**** Provided records
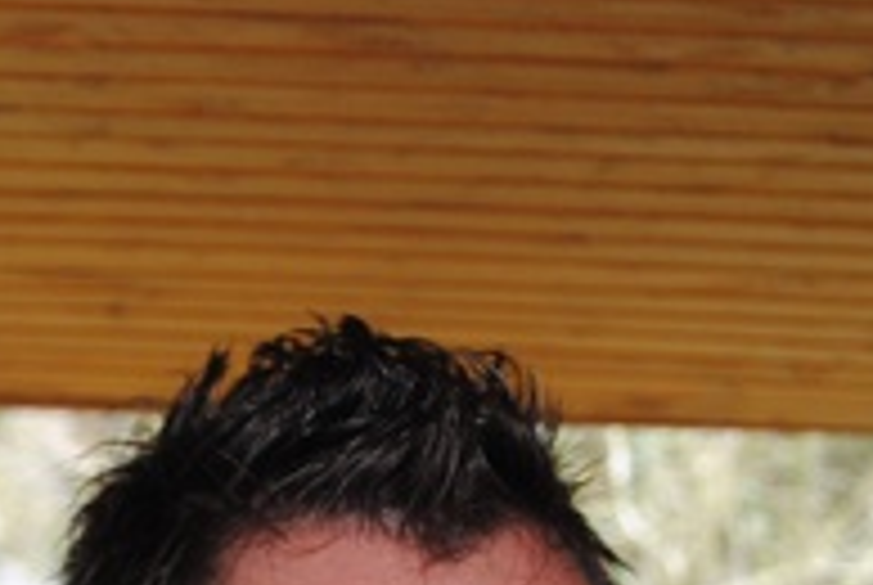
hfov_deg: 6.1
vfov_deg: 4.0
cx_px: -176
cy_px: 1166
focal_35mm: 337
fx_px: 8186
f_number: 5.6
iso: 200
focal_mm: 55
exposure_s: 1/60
********
**** Provided records
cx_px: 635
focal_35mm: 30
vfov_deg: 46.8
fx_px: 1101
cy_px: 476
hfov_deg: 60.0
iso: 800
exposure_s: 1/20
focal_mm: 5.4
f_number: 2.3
********
Task objective - From the material above, set down exactly the lines starting at the one with "focal_35mm: 30" and ending at the one with "f_number: 2.3", end lines included.

Solution to the exercise -
focal_35mm: 30
vfov_deg: 46.8
fx_px: 1101
cy_px: 476
hfov_deg: 60.0
iso: 800
exposure_s: 1/20
focal_mm: 5.4
f_number: 2.3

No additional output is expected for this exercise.